▶ **Instructions to follow**:
Below are records; count the lines that contain "Voltages" and state only that count.
(Records for the exercise begins)
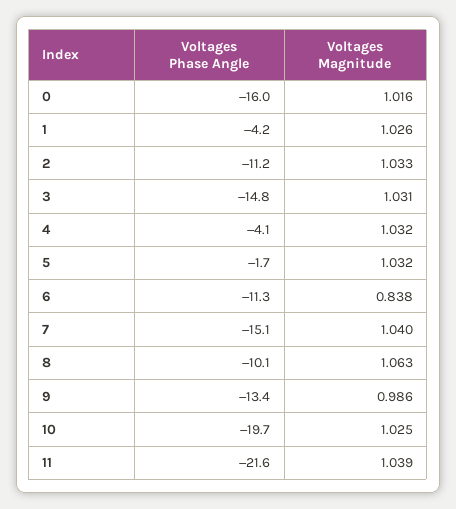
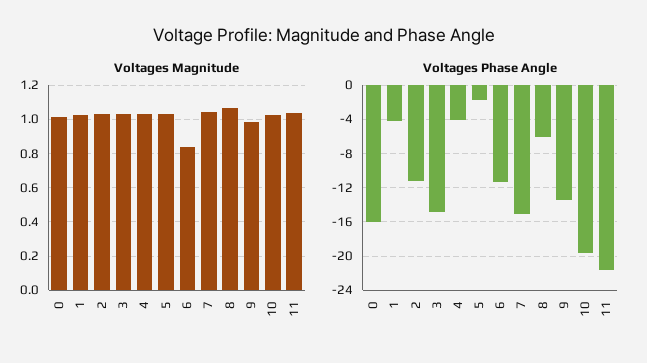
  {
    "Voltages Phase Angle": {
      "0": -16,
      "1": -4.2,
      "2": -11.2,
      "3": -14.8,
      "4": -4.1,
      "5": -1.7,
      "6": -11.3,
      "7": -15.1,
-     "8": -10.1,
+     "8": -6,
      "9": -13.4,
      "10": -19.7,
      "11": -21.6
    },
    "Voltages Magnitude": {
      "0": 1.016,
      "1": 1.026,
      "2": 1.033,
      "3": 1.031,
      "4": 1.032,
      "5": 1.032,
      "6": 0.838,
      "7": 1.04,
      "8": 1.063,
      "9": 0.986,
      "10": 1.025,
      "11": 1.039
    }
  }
(Records for the exercise ends)
▶ **Answer space**:
2